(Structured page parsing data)
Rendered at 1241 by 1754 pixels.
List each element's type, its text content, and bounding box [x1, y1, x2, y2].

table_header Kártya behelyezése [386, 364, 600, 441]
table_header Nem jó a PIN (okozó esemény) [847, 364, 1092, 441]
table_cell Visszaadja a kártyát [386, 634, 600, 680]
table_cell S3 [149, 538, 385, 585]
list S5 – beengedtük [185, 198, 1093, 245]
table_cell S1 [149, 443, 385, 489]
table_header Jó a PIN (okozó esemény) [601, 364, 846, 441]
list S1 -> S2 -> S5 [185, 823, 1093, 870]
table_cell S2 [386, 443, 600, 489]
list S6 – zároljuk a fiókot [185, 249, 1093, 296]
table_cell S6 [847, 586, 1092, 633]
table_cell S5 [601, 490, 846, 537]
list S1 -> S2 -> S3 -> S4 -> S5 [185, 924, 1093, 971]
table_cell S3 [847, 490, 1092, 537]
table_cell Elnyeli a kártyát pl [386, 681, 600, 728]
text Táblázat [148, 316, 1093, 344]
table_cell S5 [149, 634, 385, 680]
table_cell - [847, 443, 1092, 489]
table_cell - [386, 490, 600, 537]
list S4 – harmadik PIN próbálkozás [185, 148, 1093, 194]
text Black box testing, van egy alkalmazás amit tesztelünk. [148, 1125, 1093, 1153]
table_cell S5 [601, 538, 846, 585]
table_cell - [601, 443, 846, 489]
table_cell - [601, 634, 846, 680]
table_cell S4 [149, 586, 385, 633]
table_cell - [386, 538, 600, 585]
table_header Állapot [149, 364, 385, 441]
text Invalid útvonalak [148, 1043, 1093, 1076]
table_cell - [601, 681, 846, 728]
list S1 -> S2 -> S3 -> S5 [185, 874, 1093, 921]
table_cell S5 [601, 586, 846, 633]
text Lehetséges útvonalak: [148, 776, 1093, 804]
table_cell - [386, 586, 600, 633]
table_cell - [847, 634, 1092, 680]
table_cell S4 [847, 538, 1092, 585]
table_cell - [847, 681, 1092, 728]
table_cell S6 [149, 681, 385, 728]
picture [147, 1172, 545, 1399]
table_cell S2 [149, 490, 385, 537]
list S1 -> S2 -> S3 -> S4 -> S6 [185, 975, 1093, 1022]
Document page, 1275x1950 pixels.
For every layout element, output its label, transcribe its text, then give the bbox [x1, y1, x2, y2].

YOUR TASK
Determine how many lines in the records contain "útvonalak", and reply with the number only.

SOLUTION
2